The consultation paper does not include any details of the intended interaction between the RET Scheme and the emissions requirement.
Issues that arise include:
- whether the generation from generators who create large-scale generation certificates under the RET Scheme is also able to be counted towards meeting the Retailer's emissions requirement;
- are small-scale technology certificates able to be used (in the same way as the suggestion in the consultation paper that Australian Carbon Credit Units or international emissions units can be used); and
- are existing generators to be "grandfathered" under the RET Scheme by 2020 and the RET Scheme effectively closed (as was suggested in an earlier ESB paper on the NEG).
Disclosure of commercially sensitive information to regulators
The consultation paper places significant focus on the disclosure to regulators of otherwise confidential financial hedging contracts between generators and Retailers.
It will be important to ensure that the regulators have sufficient mechanisms in place to prevent the disclosure of commercially sensitive information (eg pricing) to other market participants.
Design of the reliability requirement
The design of the reliability requirement as set out in the consultation paper is complex and has a number of the features of capacity markets. It borrows some of the features of the capacity market in the WA Wholesale Electricity Market, where generators are assigned capacity credits and trade them with market customers (or themselves) to discharge their individual reserve capacity requirement, or else pay for the shortfall. AEMO determines the reserve capacity requirement two years' ahead, certifies and allocates capacity to generators based on their technical requirements, and determines each market customer's individual reserve capacity requirements.
The WA system has previously been criticised for creating excess capacity in the market, as the system is not highly responsive to changes in demand, and is the subject of ongoing regulatory reform.

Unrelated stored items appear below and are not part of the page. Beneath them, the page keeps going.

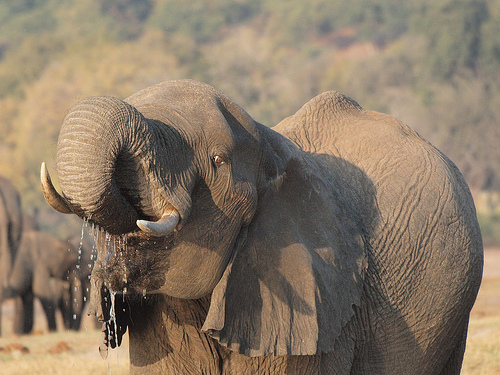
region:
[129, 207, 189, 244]
White ivory elephant tusk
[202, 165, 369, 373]
Large grey elephant ear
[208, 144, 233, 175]
Brown elephant eye looking down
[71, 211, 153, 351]
Water dripping from elephant's trunk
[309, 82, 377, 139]
Hump on back of elephant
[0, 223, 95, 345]
Elephants in the background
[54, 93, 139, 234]
Curved elephant trunk with water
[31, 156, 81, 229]
Curved elephant tusk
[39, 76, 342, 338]
Elephant drinking water from his trunk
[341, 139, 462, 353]
Wrinkled grey elephant skin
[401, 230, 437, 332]
part of a stomach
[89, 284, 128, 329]
part of some water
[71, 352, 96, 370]
part of some dry grass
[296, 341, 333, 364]
edge of an ear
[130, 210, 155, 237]
tip of a tusk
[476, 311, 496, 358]
part of some grass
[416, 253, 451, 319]
part of a stomach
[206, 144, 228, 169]
an elephant's left eye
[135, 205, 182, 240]
an elephant's left tusk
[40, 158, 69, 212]
an elephant's right tusk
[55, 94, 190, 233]
an elephant's grey trunk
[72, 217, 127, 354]
water dripping from an elephant's mouth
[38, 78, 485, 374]
a big elephant drinking water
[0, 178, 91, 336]
a group of elephants in the distance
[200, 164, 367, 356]
an elephant's left ear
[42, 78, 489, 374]
a wrinkled elephant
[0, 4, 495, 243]
a grassy hillside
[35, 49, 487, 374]
elephant in a field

Penalties for non-compliance with the reliability requirement
The consultation paper invites discussion on whether the "efficient" costs of centrally procuring resources should be used as an enforcement tool (in place of a financial penalty).

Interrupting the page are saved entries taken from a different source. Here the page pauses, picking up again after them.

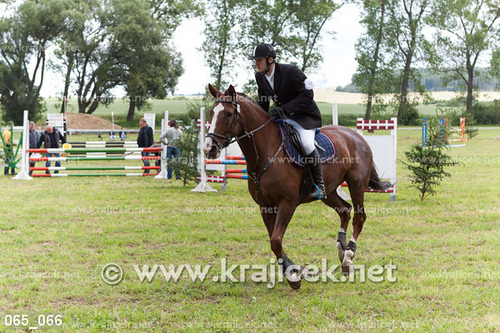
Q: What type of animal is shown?
A: Horse.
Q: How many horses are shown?
A: One.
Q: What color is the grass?
A: Green.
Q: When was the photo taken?
A: Daytime.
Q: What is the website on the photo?
A: www.krajicek.net.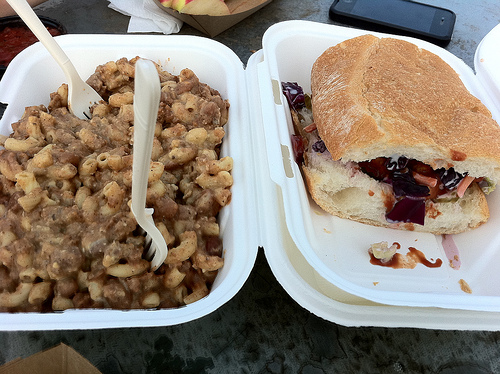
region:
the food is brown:
[14, 76, 152, 289]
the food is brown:
[27, 111, 109, 253]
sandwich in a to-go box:
[295, 39, 486, 296]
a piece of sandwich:
[295, 42, 496, 290]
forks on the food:
[37, 37, 194, 302]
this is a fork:
[126, 73, 166, 238]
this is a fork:
[37, 19, 94, 96]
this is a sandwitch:
[308, 70, 490, 248]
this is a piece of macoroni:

There are a number of issues to be considered with this approach – whether centrally procured resources can lead to efficient pricing outcomes (see comments above); whether the allocation should be based on the Retailer's forecast load (forecast load always differs from actual, and at the time the reliability requirement is triggered it will be triggered based on a forecast); whether the penalties will be on a sliding scale; and what is meant by the statement "the AER will have sufficient discretion to administer the penalties". While it is important to have discretion there should be parameters around that discretion.
Potential implications for competition law and policy
The relationship between the design of the NEG as set out in the consultation paper and competition law and policy are particularly interesting, in an environment where the Chair of the Australian Competition and Consumer Commission, Rod Sims, has been critical of vertical-integration and recently identified energy affordability as a priority area in 2018. The NEG effectively requires Retailers to secure physical positions based on their load, and not solely rely on financial hedges to manage their exposure to the spot market. The size of financial hedges is significantly greater than physical capacity, and so the NEG is likely to create significant additional complexity for competition law and policy.
Conclusion
The proposed design moves the dial on how the NEM operates. It could fundamentally change the dynamics of the existing market.
We encourage all market participants to consider the questions asked by the ESB and respond to the ESB's request for submissions by 8 March 2018.